## Listed records
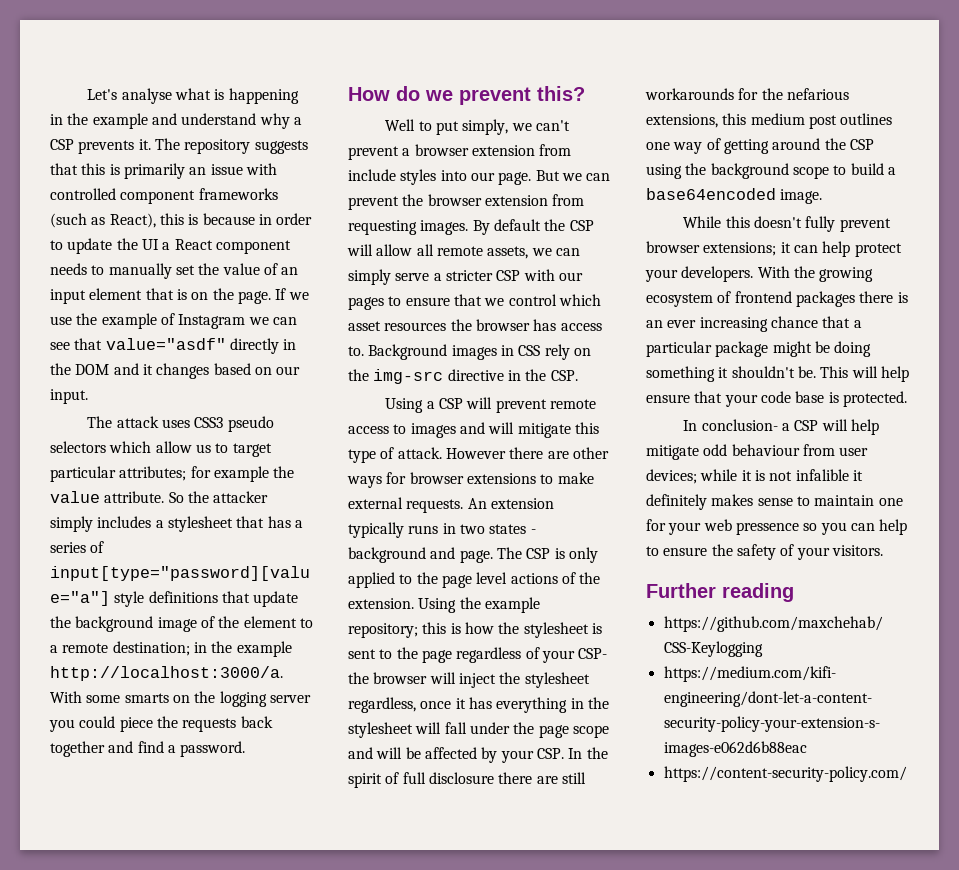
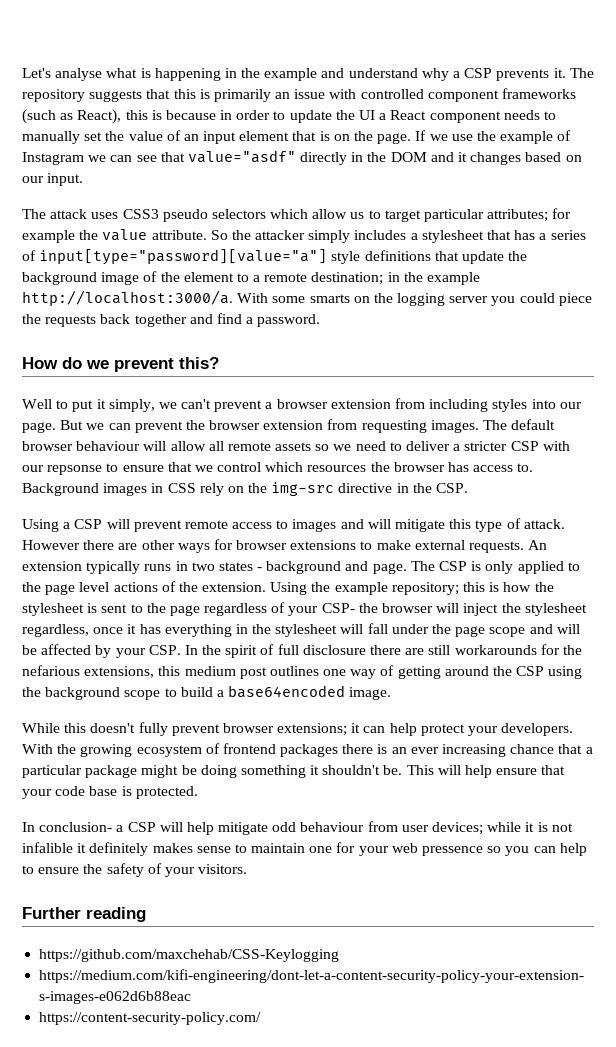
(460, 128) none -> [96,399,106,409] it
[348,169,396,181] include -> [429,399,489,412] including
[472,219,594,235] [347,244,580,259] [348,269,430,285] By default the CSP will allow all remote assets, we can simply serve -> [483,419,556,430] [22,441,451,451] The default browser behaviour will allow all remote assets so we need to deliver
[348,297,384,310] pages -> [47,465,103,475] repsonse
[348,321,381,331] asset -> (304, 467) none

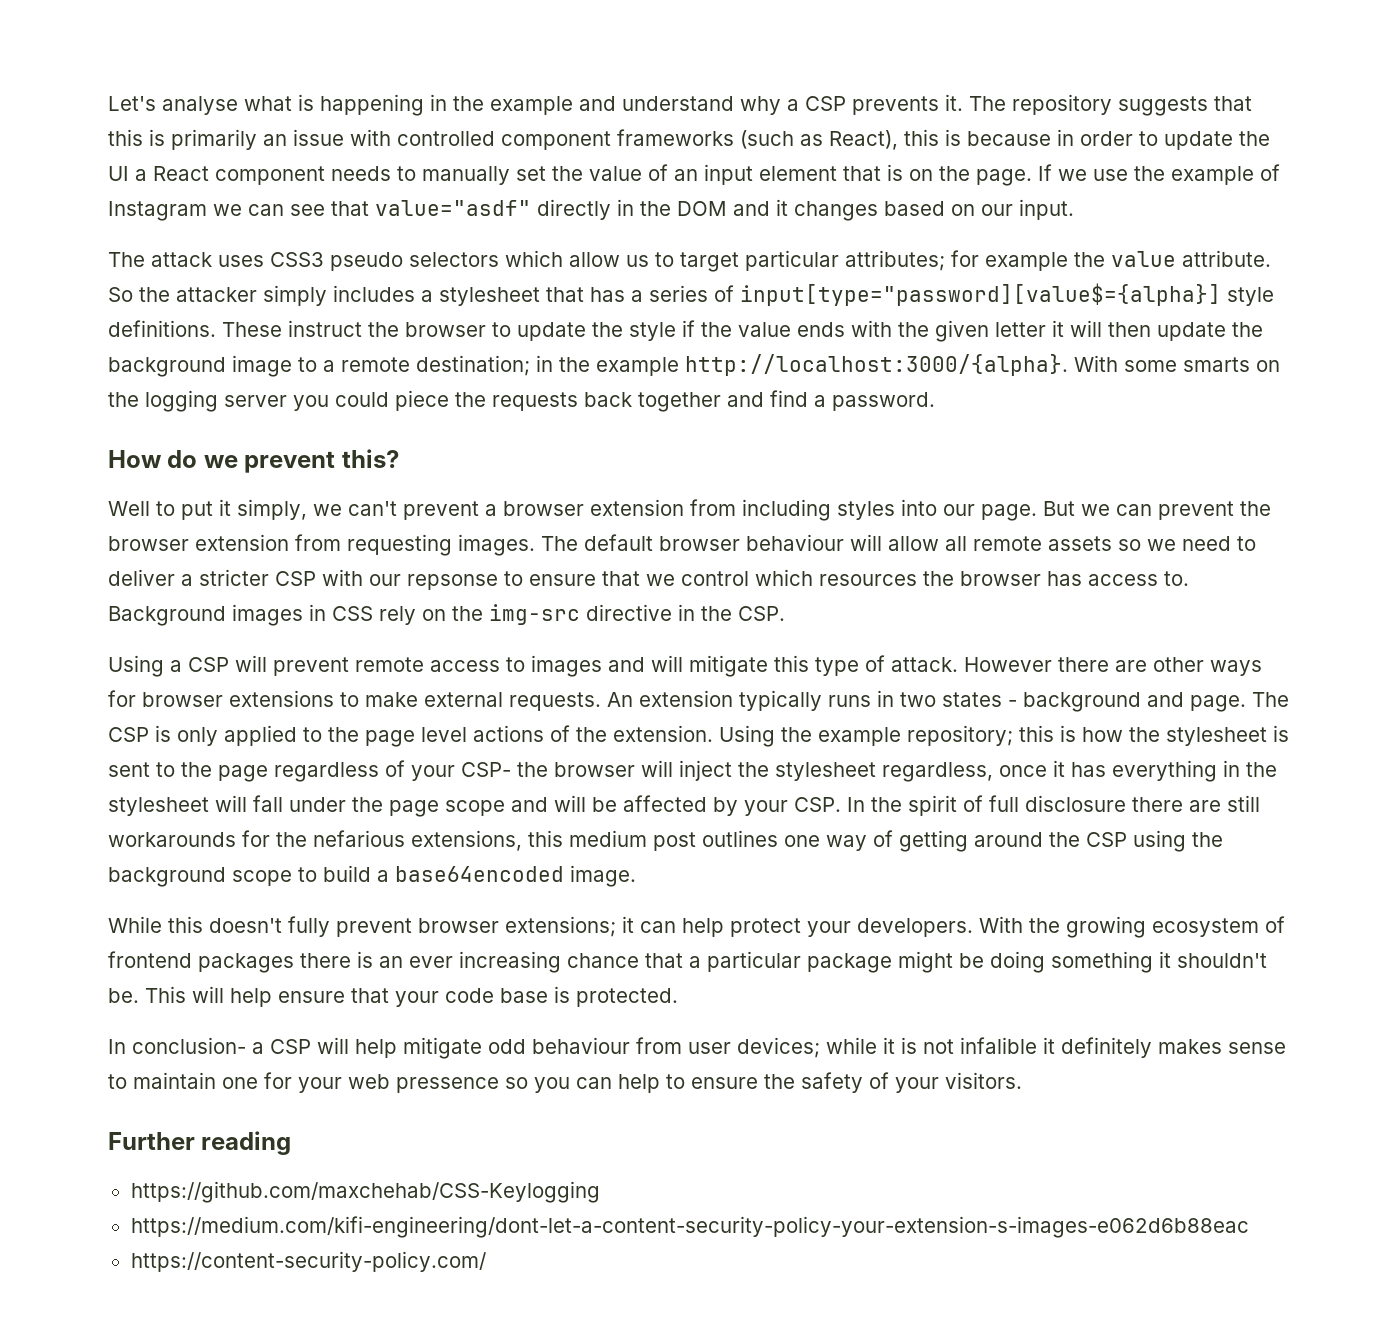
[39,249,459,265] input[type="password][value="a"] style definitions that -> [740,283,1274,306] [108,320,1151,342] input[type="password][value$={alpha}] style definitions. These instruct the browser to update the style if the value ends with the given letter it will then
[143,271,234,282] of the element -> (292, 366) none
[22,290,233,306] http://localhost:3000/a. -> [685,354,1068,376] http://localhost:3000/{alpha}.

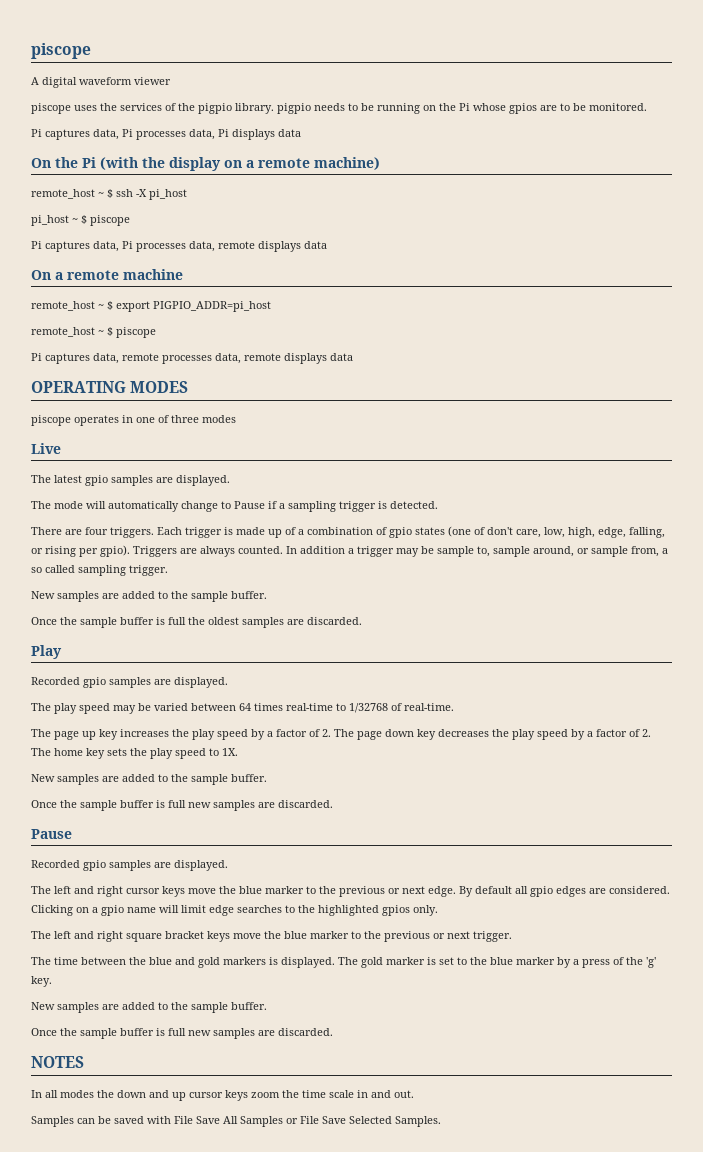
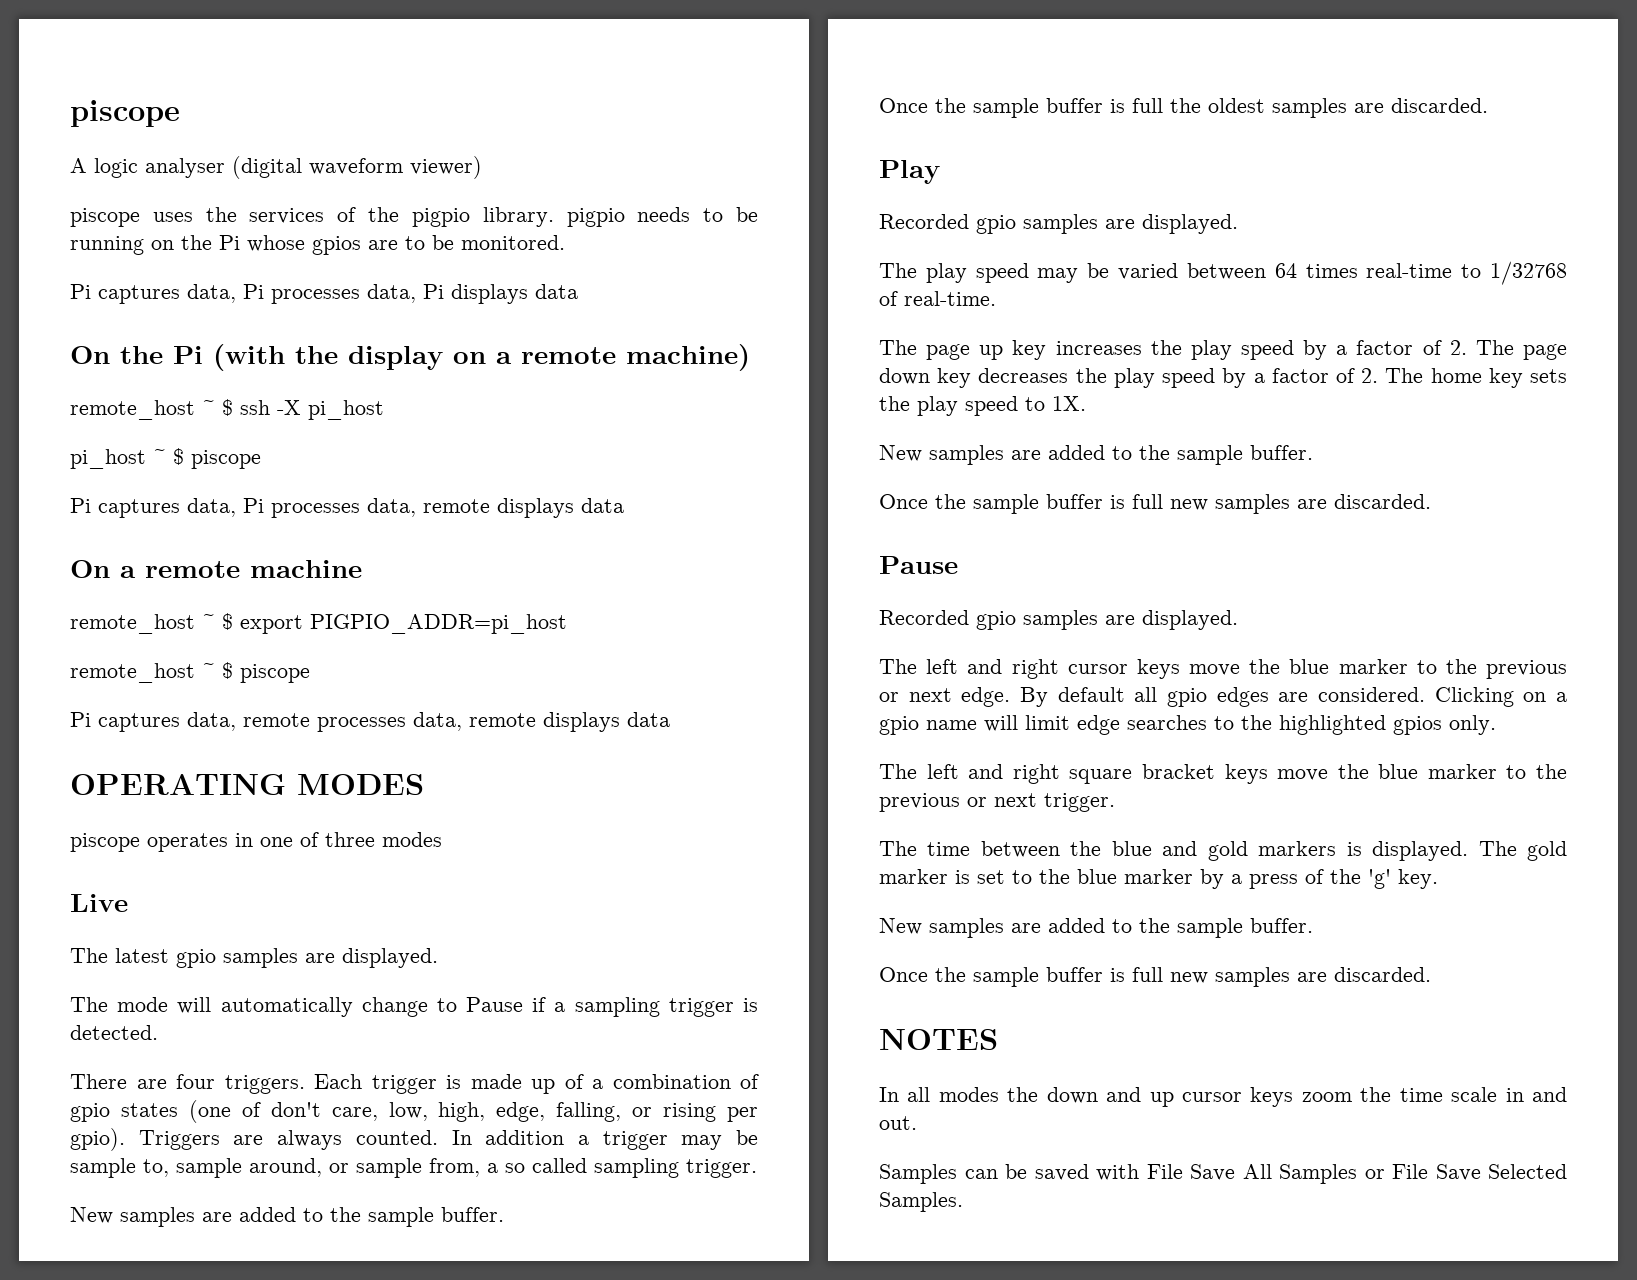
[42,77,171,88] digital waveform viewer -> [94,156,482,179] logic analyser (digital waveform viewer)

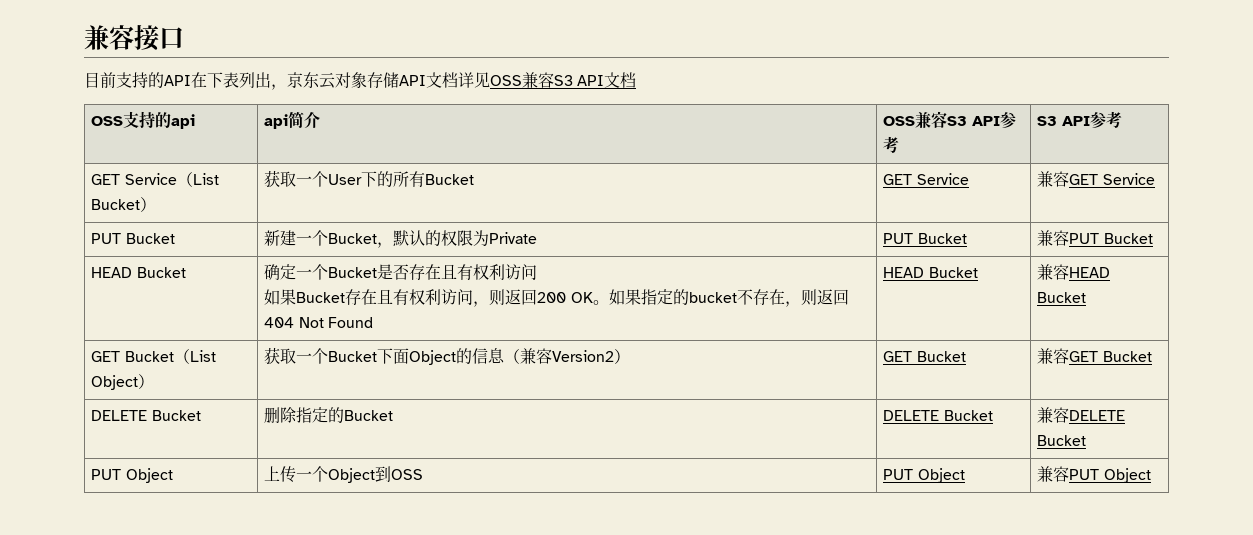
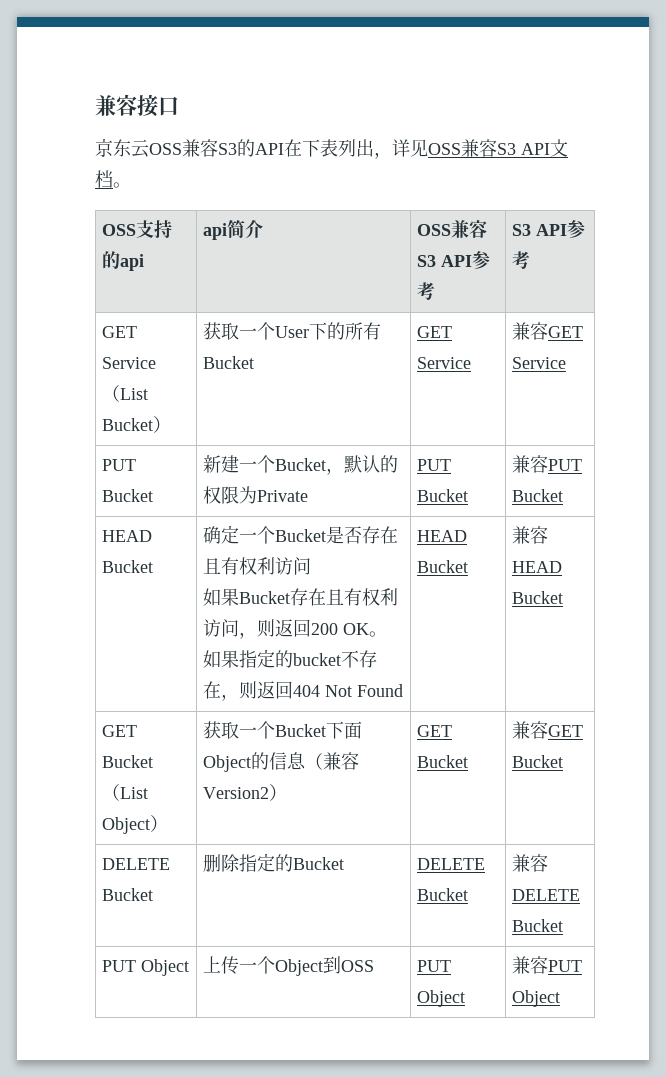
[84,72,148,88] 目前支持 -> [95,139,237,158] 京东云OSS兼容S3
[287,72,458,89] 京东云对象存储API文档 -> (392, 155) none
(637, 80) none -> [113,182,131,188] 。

## What to do
An exact copy of the lines from the one containing "[287,72,458,89] 京东云对象存储API文档 ->" through the end of the data above is the whole answer.

## Task solution
[287,72,458,89] 京东云对象存储API文档 -> (392, 155) none
(637, 80) none -> [113,182,131,188] 。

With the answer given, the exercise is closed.